2) Late night snacking
This bad habit doesn’t just negatively impact your shuteye; it can also expand your waistline! Avoid rich fatty foods and carbs (or all food in general) at least two hours before you expect to sleep. Why? Because our bodies weren’t designed to digest foods in a horizontal position, so it can lead to unpleasant symptoms such as acid reflux, heartburn and indigestion while you’re supposed to be sleeping.
3) Alcohol
Having a glass or two of wine after dinner may make you drowsy, but alcohol significantly reduces the quality of your sleep! Despite its initially sedating effect, alcohol actually stimulates your system which in turn hinders your ability to fall into ‘deep sleep’ – the most restful and rejuvenating type of sleep. Our advice? Resist the temptation!
4) Electronics before bed
These days, mobile phones and tablets are never far from one’s hand. But using electronics before bed is terrible for your sleep. Not only do the bright screens delay production of melatonin – a chemical produced by your body to help you fall asleep – they keep your brain active and alert for incoming Whatsapp and social media notifications.

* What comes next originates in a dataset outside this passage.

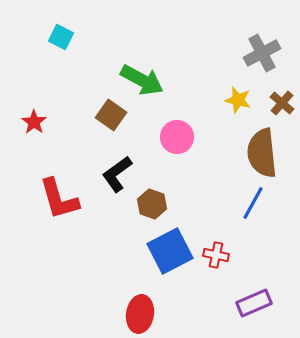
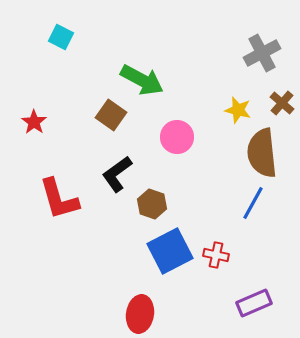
yellow star: moved 10 px down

Doctors recommend switching off all electronics at least an hour before you head to bed.
5) Sleeping at odd hours
Of all the items on our list, this perhaps one of the most crucial bad sleeping habits to break. Having too little sleep causes tiredness the next day (which anyone who’s had a late night can attest to). At the other end of the spectrum, sleeping too long causes drowsiness and interferes with the next night’s sleep. The solution? Create a regular sleeping pattern – even on weekends – to maximise your sleep quality.
Top Tip: Keep a sleep diary for two weeks to track your pre-bed habits and the quality and quantity of sleep you get. It’s the fastest way to target problem areas and the first step in getting a fantastic night’s sleep.